▶ GIVEN PASSAGE:
>>>

Repetitive and standardized text content will be used for landing applications such as corporate sector financial reporting, government work reports, personalized advertising push messages, news alerts, and simple data analysis products.

According to "2018 Artificial Intelligence Investment Market Research Report", the current application rate of NLP in all AI technologies is 7%, which is lower than the five branches of computer vision, data mining, intelligent voice, machine learning and robotics. Under the broad application prospects, the importance of NLP after the breakthrough of the underlying technology is self-evident.
 

Major Progress

Google, a leading company, has built a powerful text corpora and solid foundation of NLP algorithm and applied them to every product line to optimize user experience: in machine learning, Google published the neural network translation system in 2016 and finalized the transformer machine translation network structure based on attention with a return of highly-improved accuracy in 2017. Same-year published Pixel Buds revealed Google’s strengths in integrating tech and product. In addition, Google has a lot of achievements in searching for the product’s application knowledge map. It is worth mentioning that the BERT model released by Google in 2018 achieved the best results in 11 language-based tasks, and opened up to the outside world at the end of the year, becoming a major event of the year. 

Microsoft's capabilities in NLP's various branch technologies have been widely used in Windows, Office, Bing, Xiaoice, etc. In 2018, Microsoft NLP also made impressive achievements. In January, its machine comprehension system tied as No.1 with Alibaba in SQuADdataset evaluation; in March, the newly-developed news translation system was tantamount to human level in terms of quality and accuracy; in December The "Microsoft D365 AI & MSR AI" model was launched in the month and performed well in 11 NLP tasks. 

Baidu is also promoting a complete set of NLP technology solutions to commercialization, optimizing existing products such as search, DuerOS, tec, and resolutely implementing open source strategies. In 2018, Baidu Brain released the "Language and Knowledge Technology Platform", aiming at the verticals of customer service and media content creation. In October, it announced the development of an instant machine translation system with predictive capabilities and controllable delays. The main domestic players in the area are iFlytek, Sogou, Tencent, etc. 

Transfer learning and the application of the encoder the main trends in the field of NLP. Breakthrough research such as ULMFiT, ELMo, and BERT has made it an important drive for technological development.

Future Trends and Potential Risks

The BERT model, which had received massive attention from the industry, received open source at the end of 2018. EO Intelligence believes that within one to two years, the change of the research paradigm of transfer learning and introduction of NLP will stimulate more innovative solutions in research and application fields. The ranking race of major companies in the field will also be intensified.

However, the voice recognition that has been criticized by users has clearly proved that the current NLP's ability to understand semantics and output of text can only support high-frequency scenes and the derivative value is little, and the construction of the general model is also almost a fairytale. At present, applications of NLP landing require more specific industry knowledge training and specific scenes and need to be equipped with suitable human-computer interaction design.

The industry's view is that the biggest challenge for NLP is the lack of training data. Training with millions or even billions of labelled data may significantly improve the model while relying on strong computing power. Therefore, compared with the top leaders like Google, Facebook, Baidu, etc. and the highly-innovative and groundbreaking unicorns who have a large amount of data, other latecomers are placed in an extremely high threshold.

<<<

▶ EXERCISE REQUIREMENTS:
Answer these from the passage on natural language processing:
(a) What share of all AI technologies does NLP's application rate reach, according to the cited 2018 report?
(b) In which month of 2018 did Microsoft's machine comprehension system tie for first place with Alibaba?
(c) What does the industry see as the biggest challenge for NLP?

▶ DATASET EXTRACT:

>>>

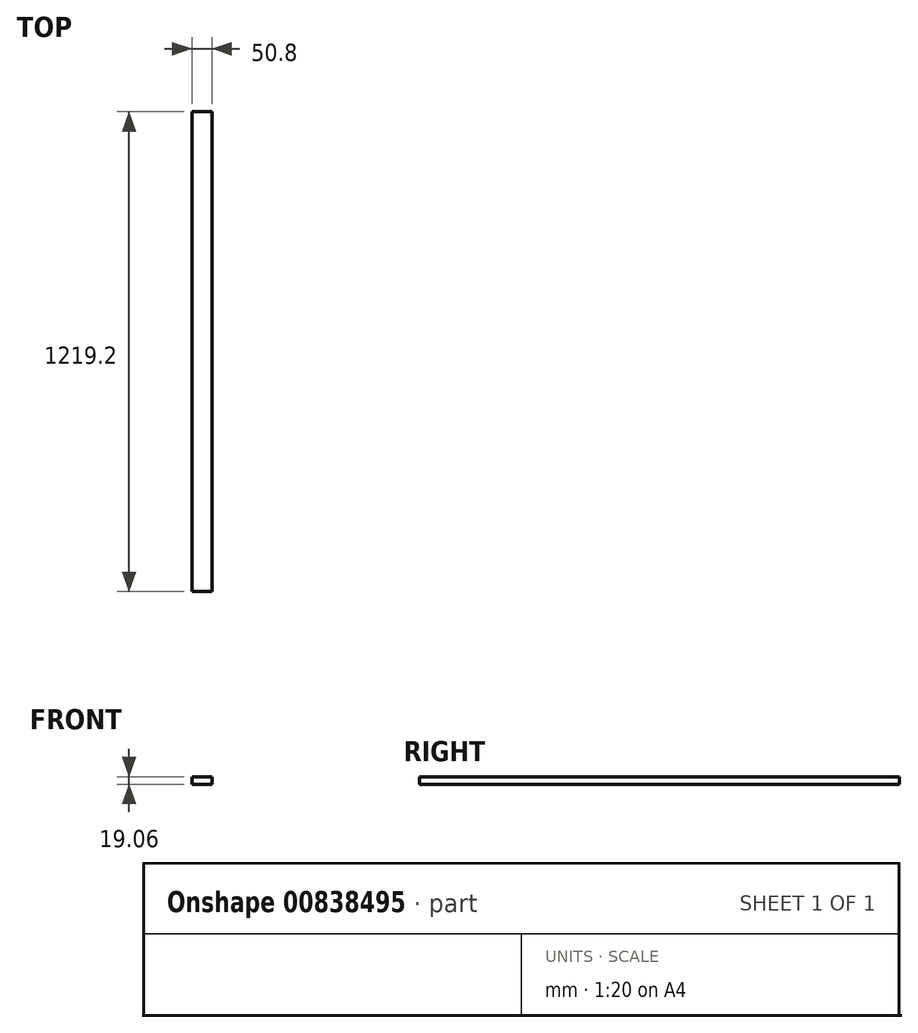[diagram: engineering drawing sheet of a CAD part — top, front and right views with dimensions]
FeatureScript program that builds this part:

<<<

▶ CORRECT RESPONSE:
(a) 7%
(b) January
(c) The lack of training data